You have indicated in your letter that the government agency requires extensive reports on the activities performed by the consulting firm on behalf of regional companies. It is also apparent in that you will be working in conjunction with many non-lawyers, exchanging a great deal of information regarding your clients, raising a substantial likelihood of disclosure of client confidences. It is questionable whether the client can be asked to waive confidentiality across the board before entering into a relationship with the consulting company. Rule 1.6 prohibits an attorney from revealing confidences unless the client consents after consultation, indicating the need for the client to know the implications of revelation of particular confidences before he can make an informed decision. Thus, especially where language differences may enter into the equation, disclosure and client consent may not free you from the ethical constraints the Rules provide in the area of confidentiality.
Finally, you have requested guidance on the appropriate method of billing the consulting firm's clients for your legal services. Initially, Rule 1.8(f) would appear to permit payment of your legal fees by the consulting company. Rule 1.8(f) states:
(f) A lawyer shall not accept compensation for representing a client from one other than the client unless:
(1) the client consents after full disclosure of the circumstances and consultation;
(2) there is no interference with the lawyer's independence of professional judgment or with the client-lawyer relationship; and
(3) information relating to representation of a client is protected as required by Rule 1.6.
This rule, of course, requires that the lawyer's independence of profession judgment be upheld and that the client consent after full disclosure of the circumstances. However, Rule 5.4(a) prohibits a lawyer from sharing legal fees with a nonlawyer, except under circumstances not relevant to the present inquiry. Accordingly, extraordinary care must be taken to insure that the consulting company does not receive more compensation from the client for legal services than is paid to the lawyer. In a February l988 Opinion the Alabama State Bar Disciplinary Commission held that a law firm was not permitted to employee leasing arrangement with a company which enter into an employee leasing arrangement with a company which would receive $12.00 per employee above the amount necessary to cover employee salaries in each pay period. Moreover, the courts are sensitive to the issue of fee-splitting between lawyers and non-lawyers. In Grassman v. State Bar, 553 P.2d 1147 (Calif. Sup. Ct. 1976) the Court opined that prohibited fee-splitting between lawyer and laymen... poses the possibility of control by the lay person, interested in his own profit, rather than the client's fate.
The Rules do not provide direct guidance on how to bill the consulting company's clients for your services. However, it would appear that the client should be fully informed of the amount it is paying for these services. Such an arrangement would be to your benefit should the question of impermissible fee-splitting ever arise.

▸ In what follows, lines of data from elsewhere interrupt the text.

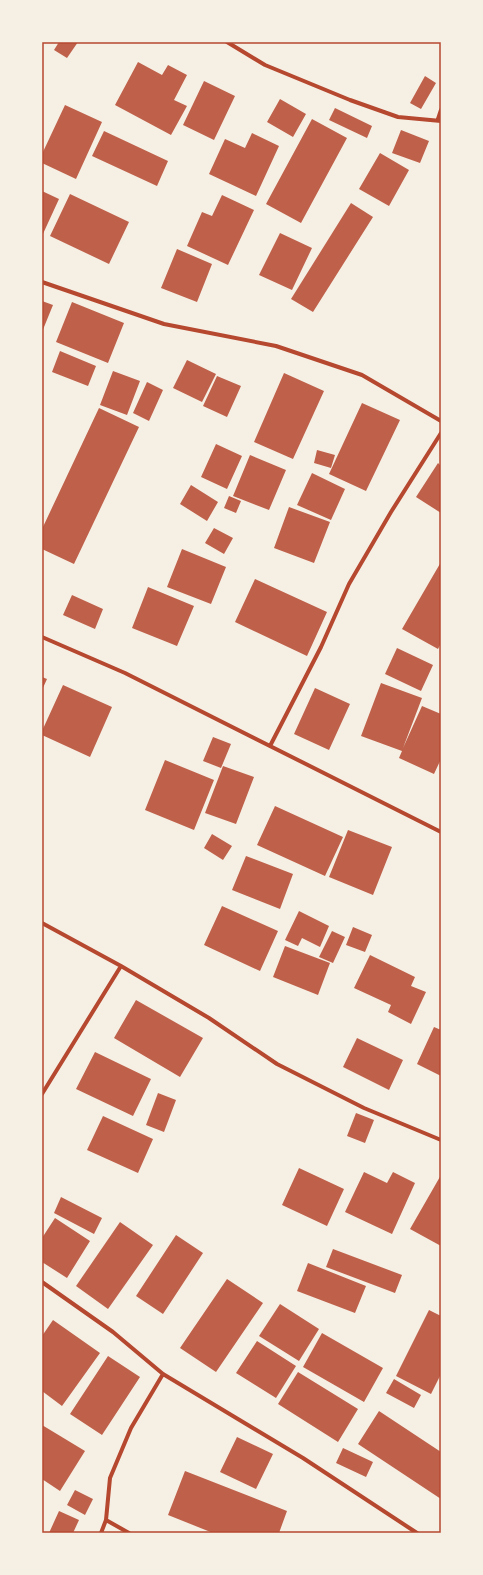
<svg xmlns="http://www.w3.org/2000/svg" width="483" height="1575" font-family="'Nunito Sans',sans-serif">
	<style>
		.building { fill: #bf614a }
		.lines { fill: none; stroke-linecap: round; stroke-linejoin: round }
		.minor { stroke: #b5482f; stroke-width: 4 }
		.neatline { fill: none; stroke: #b5482f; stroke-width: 1.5 }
	</style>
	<rect width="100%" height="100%" fill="#f6efe4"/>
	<!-- building -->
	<path class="building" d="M59,42H78L67,58L54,50Z
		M138,62L162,75L168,65L187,75L174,100L187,106L171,135L115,105Z
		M425,76L436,83L421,109L410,103Z
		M204,81L235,96L214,140L183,125Z
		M280,99L306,114L293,137L267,122Z
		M65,105L102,122L76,179L42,163V154Z
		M335,108L372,126L367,138L329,120Z
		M312,119L347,138L301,223L266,204Z
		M401,130L429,141L420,163L392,153Z
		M104,131L168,161L157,186L92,156Z
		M252,133L279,146L256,196L209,174L225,139L245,148Z
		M380,153L409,170L389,206L359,189Z
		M42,191L59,199L42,236Z
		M70,194L129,222L109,264L50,236Z
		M222,195L254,210L228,265L187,246L202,212L212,216Z
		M351,203L373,217L313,312L291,299Z
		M280,233L312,248L292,290L259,275Z
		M177,249L212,264L197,302L161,288Z
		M42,301L53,305L42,332Z
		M72,302L124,323L108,363L56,342Z
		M60,351L96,366L88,386L52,372Z
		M187,360L216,374L202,402L173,388Z
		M113,371L140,381L127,415L100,405Z
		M284,373L324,391L293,459L254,442Z
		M217,376L241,386L227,417L203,406Z
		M147,382L163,390L149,421L133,413Z
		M362,403L400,420L366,491L329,474Z
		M99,408L139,427L74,564L42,549V529Z
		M216,444L242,456L227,489L201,477Z
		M317,450L335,455L331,468L314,463Z
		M250,455L286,470L269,510L233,496Z
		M438,463L441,466V513L416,497Z
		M312,473L345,489L331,520L297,505Z
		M191,485L218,502L207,521L180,504Z
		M229,496L241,501L236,513L224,508Z
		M289,507L330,522L314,563L274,548Z
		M214,528L233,538L224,554L205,543Z
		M182,549L226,567L211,604L167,587Z
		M441,562V643L438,649L402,629Z
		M255,579L327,612L307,656L235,622Z
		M148,587L194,606L177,646L132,628Z
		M72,595L103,609L95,629L63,615Z
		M397,648L433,665L421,691L385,674Z
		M42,677L47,679L42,690Z
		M381,683L422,698L403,748L422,706L441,714V759L434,774L399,758L402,751L361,736Z
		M63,685L112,707L90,757L42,735V731Z
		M315,688L350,704L329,750L294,734Z
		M213,737L231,744L221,768L203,761Z
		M165,760L214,780L194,830L145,810Z
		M223,766L254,777L236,824L205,813Z
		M275,806L343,837L325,876L257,845Z
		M348,830L392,847L373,895L329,877Z
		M212,834L232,846L223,860L204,848Z
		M246,856L293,874L280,909L232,890Z
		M222,906L278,931L260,971L204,945Z
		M299,911L329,926L320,947L302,938L298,946L285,940Z
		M353,927L372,935L365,952L346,945Z
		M332,931L345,937L333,963L319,957Z
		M285,946L330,963L318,995L273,977Z
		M370,955L415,977L411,986L426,992L411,1024L388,1012L391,1005L354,988Z
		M136,1000L203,1038L180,1077L114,1038Z
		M434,1027L441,1030V1076L417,1064Z
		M357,1038L403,1060L389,1090L343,1067Z
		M95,1052L151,1079L133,1116L76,1089Z
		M158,1093L176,1100L164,1132L146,1125Z
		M356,1113L374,1120L365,1143L347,1136Z
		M103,1116L153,1139L138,1173L87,1150Z
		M299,1168L344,1189L327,1226L282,1205Z
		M364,1172L387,1183L393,1172L415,1183L392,1234L345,1212Z
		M441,1175V1246L410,1229Z
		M61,1197L102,1218L94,1234L54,1213Z
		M55,1218L90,1241L67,1278L42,1262V1238Z
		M120,1222L153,1245L108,1309L76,1286Z
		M176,1235L203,1253L163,1314L136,1296Z
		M333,1249L402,1275L395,1293L326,1267Z
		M308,1263L366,1286L355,1313L297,1291Z
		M227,1279L263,1303L216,1372L180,1348Z
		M280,1304L319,1329L299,1361L259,1336Z
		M429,1310L441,1316V1374L431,1394L396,1376Z
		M53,1320L100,1353L62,1406L42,1391V1336Z
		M322,1333L383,1368L364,1402L303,1367Z
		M257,1341L296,1366L276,1398L236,1373Z
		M108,1356L140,1377L102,1435L70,1414Z
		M298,1372L358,1409L338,1442L278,1404Z
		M394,1379L421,1395L414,1408L386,1393Z
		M379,1411L441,1452V1499L358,1444Z
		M42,1425L85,1451L60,1491L42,1479Z
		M237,1437L273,1454L256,1489L220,1472Z
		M343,1448L373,1462L366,1477L336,1463Z
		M185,1471L287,1511L279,1533H213L168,1515Z
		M75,1490L93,1499L85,1515L67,1505Z
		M59,1511L79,1520L73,1533H49Z"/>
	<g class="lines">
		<!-- minor -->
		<path class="minor" d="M227,42L265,65L350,100L398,117L441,121
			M438,119L441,110
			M42,282L164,324L276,346L362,375L441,421
			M42,637L125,673L441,832
			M270,746L321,647L349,584L391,512L441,433
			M42,923L121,966L209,1018L277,1064L364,1108L441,1140
			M42,1094L121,966
			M42,1282L113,1332L163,1374L303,1458L417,1533
			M106,1520L129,1533
			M101,1533L106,1520L110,1478L131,1428L163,1374"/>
	</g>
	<!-- border -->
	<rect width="483" height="1575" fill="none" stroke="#f6efe4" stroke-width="86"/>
	<rect x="43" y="43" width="397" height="1489" class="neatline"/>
</svg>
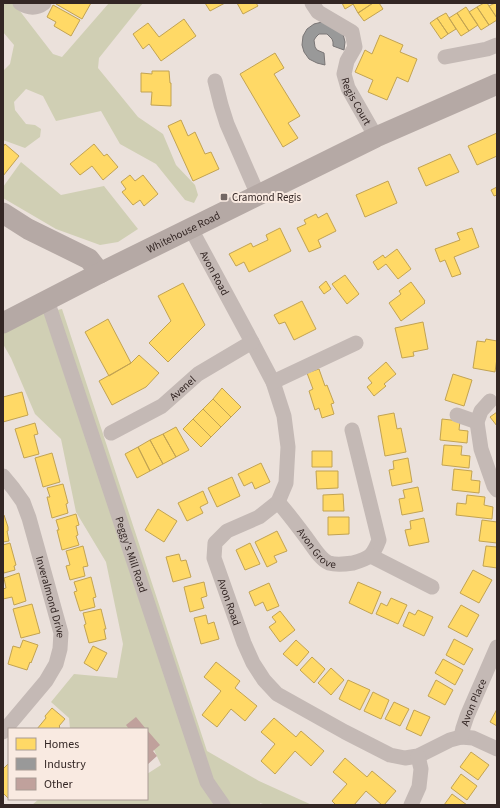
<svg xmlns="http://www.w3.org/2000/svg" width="500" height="808" viewBox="0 0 500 808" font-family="'Source Sans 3',sans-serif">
  <rect width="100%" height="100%" fill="#ebe1db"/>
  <path fill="#d0cfb4" d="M3,3H13L16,6L53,54L62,57L109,3H143L99,58L98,68L138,117L163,134L176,165L195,185L198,195L194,203L185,200L156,164L120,144L101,111L56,121L43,96L26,89L14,102L15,110L26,124L35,125L41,129L40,137L25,148L3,140V71L10,64L14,45L3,32Z
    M21,162L61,195L104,186L138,229L118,242L100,245L56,229L3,198V187Z
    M62,309L207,751L259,781L312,805H266L260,803V805H32L39,799H147V774L161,765L147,735V729H144L141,724L127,729H70L69,718L51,702L74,674L117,678L123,644L106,562L76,512L61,439L35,414L11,358L3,344V333L43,313Z"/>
  <path fill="#ffd966" stroke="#c2a352" d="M56,3H91L82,19L56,4Z
    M205,3H225L210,11Z
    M237,3H256L258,6L243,14Z
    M342,3H355L345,9Z
    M355,3H373L358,13L353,4Z
    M373,3H379L383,9L364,21L358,13Z
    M484,3H487L497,18V20L489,25L477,7Z
    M495,3H497V18L489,6Z
    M53,5L80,20L71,36L54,26L56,22L47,17Z
    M466,7L478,25L469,31L457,13Z
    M477,7L489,25L481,30L469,12Z
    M446,13L456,29L448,34L437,18Z
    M457,13L469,31L461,36L449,18Z
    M437,18L448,34L441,39L430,23Z
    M184,19L196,36L161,61L149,44L143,49L133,34L148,23L159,37Z
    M380,35L403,45L400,52L417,59L408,82L397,77L387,100L368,92L373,80L355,72L365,50L372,54Z
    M275,53L284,68L274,74L300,116L288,123L298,138L283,147L240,74Z
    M152,71H169L170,83H171V106L151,105L152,92H141V73L152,74Z
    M181,120L188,136L195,132L205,154L211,152L219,169L193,181L168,126Z
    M497,133V156L477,165L468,146Z
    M5,144L19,156L3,176V147Z
    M94,144L104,156L107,154L118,167L103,180L92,166L80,175L70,164Z
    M450,154L459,172L426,186L418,168Z
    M130,175L135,181L143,175L158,194L144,206L140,200L133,205L122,192L126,189L121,182Z
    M388,181L397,203L365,217L356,195Z
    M497,187V195L494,196L491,190Z
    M327,213L336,231L318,240L321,247L309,252L297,228L306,224L304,220L316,214L318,218Z
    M280,228L291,251L249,272L244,262L236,266L229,254L251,243L253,247L268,240L266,235Z
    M472,228L479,247L454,257L461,274L452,277L445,260L440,262L435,249L460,240L457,233Z
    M397,249L411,269L398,279L386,264L378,270L373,262L383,255L385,258Z
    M345,275L359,294L347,304L332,284Z
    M326,281L331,289L324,294L319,287Z
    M411,282L425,301L424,302L425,303L401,321L389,303L401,294L399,291Z
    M183,283L205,325L168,362L149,343L171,321L158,296Z
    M302,301L316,329L294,340L285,322L279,324L274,315Z
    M108,319L131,363L109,376L85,332Z
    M423,322L428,349L413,352L414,356L402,358L395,328Z
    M486,339L497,341V358L495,372L473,368L477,341L485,342Z
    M139,355L159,373L146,387L112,405L99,381L131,363Z
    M386,362L396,374L384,384L386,386L374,396L367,387L372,383L368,378Z
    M319,369L325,386L327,385L334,403L331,404L334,414L322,418L319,408L315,410L309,391L313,389L307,373Z
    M453,374L472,380L464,406L445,400Z
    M222,388L241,407L231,417L213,399Z
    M22,392L28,415L3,422V397Z
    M213,399L231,417L221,427L203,409Z
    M203,409L221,427L211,437L193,419Z
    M497,412V426L490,417Z
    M394,413L397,429L401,428L406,452L385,456L378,416Z
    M193,419L211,437L201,447L183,429Z
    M442,419L460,421L459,430L468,431L467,443L440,440Z
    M35,423L38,434L34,435L39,454L24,458L15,429Z
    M176,427L189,450L176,457L163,434Z
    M163,434L176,457L163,464L150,440Z
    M150,440L163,464L150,471L138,447Z
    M444,445L462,446L461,455L470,456L469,468L442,465Z
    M138,447L150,471L137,478L125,454Z
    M312,451H332V467H312Z
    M52,453L60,482L43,487L35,458Z
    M408,458L412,482L392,486L389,470L394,469L393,461Z
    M261,463L270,482L255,489L252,482L244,486L238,474Z
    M454,469L472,471L471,480L480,481L479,493L452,490Z
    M316,471H338V488L317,489Z
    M232,477L240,496L217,507L208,488Z
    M63,484L68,503L66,504L68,513L52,518L47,497H50L47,488Z
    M418,487L423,511L402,515L399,499L405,498L403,490Z
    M203,491L208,503L200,507L203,513L187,521L178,503Z
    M343,494L344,511H323V495Z
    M467,495L485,497L484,505L493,507L492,519L456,515L457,503L466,504Z
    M158,509L177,521L164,542L145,530Z
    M76,514L79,525L76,526L78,535L76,536L79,545L62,550L57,530H59L56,520Z
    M3,515H4L8,527V531H7L9,541L3,542Z
    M328,517H349V534L328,535Z
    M424,518L429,542L409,546L405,530L411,529L410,521Z
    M482,520L497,522V543L479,541Z
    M277,531L287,551L274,556L277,562L267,567L255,542Z
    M10,543L16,565L14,566L15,570L4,573L3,569V545Z
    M250,543L260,564L245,570L236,550Z
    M83,546L88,566L83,567L85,576L70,580L66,566L70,565L66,551Z
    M486,546L497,547V568L483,566Z
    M179,554L181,561L186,560L191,577L173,582L166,557Z
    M473,570L492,580L479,603L460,593Z
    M19,573L26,601L14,605L12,597L3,599V589L6,588L4,578Z
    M91,577L96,597L93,598L95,607L80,611L74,592L77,591L74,582Z
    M204,582L207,596L201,598L204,608L190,612L184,587Z
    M358,582L381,592L372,614L349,603Z
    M269,583L279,606L267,611L263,602L255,606L249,592Z
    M391,598L407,605L398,624L376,614L381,603L387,606Z
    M32,604L40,633L21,638L13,609Z
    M461,605L479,615L467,637L448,627Z
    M101,609L106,629H104L106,639L89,643L84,625L86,624L83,613Z
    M418,610L433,617L424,636L403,626L409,612L415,615Z
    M280,611L295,630L280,642L269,627L276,622L272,617Z
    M206,615L208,624L214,622L219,639L201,644L194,618Z
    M454,639L473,649L464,665L446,655Z
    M23,640L38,645L31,663L30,662L27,670L8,664L13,646L20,648Z
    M296,640L309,652L297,666L283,654Z
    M93,646L107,653L97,671L84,663Z
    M312,657L325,669L314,683L300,670Z
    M443,659L463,670L455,685L435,673Z
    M216,662L240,681L235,688L257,706L245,721L231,709L217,727L202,715L221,691L204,677Z
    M331,668L344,680L331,695L318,683Z
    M348,680L370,690L360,710L339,699Z
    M436,680L453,690L445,705L428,696Z
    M373,692L389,700L381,719L364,711Z
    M394,702L409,709L400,726L385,719Z
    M52,708L65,719L59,726L60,727L58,729H37L46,718L45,716Z
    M497,709V726L490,722Z
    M414,710L430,717L421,736L406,729Z
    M274,718L296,737L301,731L324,751L311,766L295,751L275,774L261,761L275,744L261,732Z
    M471,752L489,765L478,780L460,767Z
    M345,758L367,777L372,771L396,791L384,805H382L366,791L354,805H336L332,801L347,784L333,772Z
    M9,763V799L3,793V769Z
    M461,774L477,786L467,800L451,788Z
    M452,794L467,805H444Z"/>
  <path fill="#999" stroke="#7a7676" d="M322,22L343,34L345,42L344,50L333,46V42L332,39L327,34H319L316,37L314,40L315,47L317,50L324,53L325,65L317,63L309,59L304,52L302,45L303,36L307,29L314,24Z"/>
  <path fill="#c0a19c" d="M136,717L146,729H129L126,725Z
    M147,730L160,745L153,751L157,756L147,765Z"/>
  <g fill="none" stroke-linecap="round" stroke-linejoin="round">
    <g stroke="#c4b9b5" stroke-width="15">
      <path d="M20,3C28,8 36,9 44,3"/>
      <path id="s1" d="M312,3L318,12L352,32L355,47L347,61L344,74L348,88L376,137"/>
      <path d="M445,57L487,49L497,45"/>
      <path d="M215,81L221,105L227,124L258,195"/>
      <path id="s2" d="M191,229L252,342L273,382L284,416L288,447L286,483L278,502L259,517L227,531L215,543L214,558L244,643L253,663L264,680L277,694L345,732L390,755L405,758L418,756L450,740L461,737L473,738L497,749"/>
      <path id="s3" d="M47,300L207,782L223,805"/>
      <path d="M273,382L356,343"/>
      <path d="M490,401L481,411L477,422L481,449L494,486L497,490"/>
      <path d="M457,415L477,422"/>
      <path id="s4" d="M111,433L162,406L198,374L252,342"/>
      <path id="s5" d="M3,476L13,488L23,502L29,518L61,633L60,649L56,664L46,681L3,732"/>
      <path id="s6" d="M278,502C289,514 298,527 308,540C313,547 321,560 329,563C336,565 346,564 353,563C370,558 373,556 379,540L352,430"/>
      <path d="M371,556L432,587"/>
      <path id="s7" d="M461,737L463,728L467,716L497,647"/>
      <path d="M411,805L419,787L421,769L418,756"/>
    </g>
    <g stroke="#b5a9a5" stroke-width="21">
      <path d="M3,213L28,229L89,259L100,273"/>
      <path id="s8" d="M3,323L100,273L376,137L497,84"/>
    </g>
  </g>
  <rect fill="#736764" stroke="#f9eae1" stroke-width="1.5" x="220" y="193" width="8" height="8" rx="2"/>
  <g text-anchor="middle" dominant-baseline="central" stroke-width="4" stroke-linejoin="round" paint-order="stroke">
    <g font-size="11" fill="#332624" stroke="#f9eae1">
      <text stroke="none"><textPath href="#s1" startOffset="125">Regis Court</textPath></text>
      <text stroke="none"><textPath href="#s8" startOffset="202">Whitehouse Road</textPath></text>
      <text stroke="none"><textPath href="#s2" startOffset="50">Avon Road</textPath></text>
      <text stroke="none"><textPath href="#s4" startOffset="85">Avenel</textPath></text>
      <text stroke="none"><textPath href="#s6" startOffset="61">Avon Grove</textPath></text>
      <text stroke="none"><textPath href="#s3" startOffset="268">Peggy's Mill Road</textPath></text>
      <text stroke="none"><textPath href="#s5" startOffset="132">Inveralmond Drive</textPath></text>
      <text stroke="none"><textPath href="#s2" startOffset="435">Avon Road</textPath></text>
      <text stroke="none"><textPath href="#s7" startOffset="37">Avon Place</textPath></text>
    </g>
    <g font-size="11" fill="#332624" stroke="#f9eae1" text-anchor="start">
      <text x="232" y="197">Cramond Regis</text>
    </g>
  </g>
  <rect width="500" height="808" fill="none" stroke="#332624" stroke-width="8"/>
  <rect x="8" y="728" width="140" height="72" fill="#f9eae1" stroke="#aa9c95"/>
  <rect x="16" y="738" width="20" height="12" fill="#ffd966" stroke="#aa9c95"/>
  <text x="44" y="748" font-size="12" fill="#332624">Homes</text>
  <rect x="16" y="758" width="20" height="12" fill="#999999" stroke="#aa9c95"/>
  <text x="44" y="768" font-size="12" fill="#332624">Industry</text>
  <rect x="16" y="778" width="20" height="12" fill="#c0a19c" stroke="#aa9c95"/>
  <text x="44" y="788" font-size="12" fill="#332624">Other</text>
</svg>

The Committee understands that the consulting firm wishes to package your services as a lawyer together with the services of the company as business consultants, and thereby present an attractive deal to potential clients. However, the Committee feels that it is the very nature of the package deal which causes a number of difficulties with respect to the Rules of Professional Conduct. While the Committee has not reached the conclusion that your participation in the consulting firm is per se prohibited under the Rules, this Committee recommends that you proceed, if at all, with extreme caution in view of the multiple ethical traps involved in this type of representation. It is particularly important that your independence of judgment be preserved with respect to any legal work that you do on behalf of the consulting firm's clients. It is also important to note, as indicated above, that to the extent your company's services could be construed as the practice of law you risk violating the provisions of the Rules of Professional Conduct. We urge that you take all of these factors into account in planning your activities with the consulting company.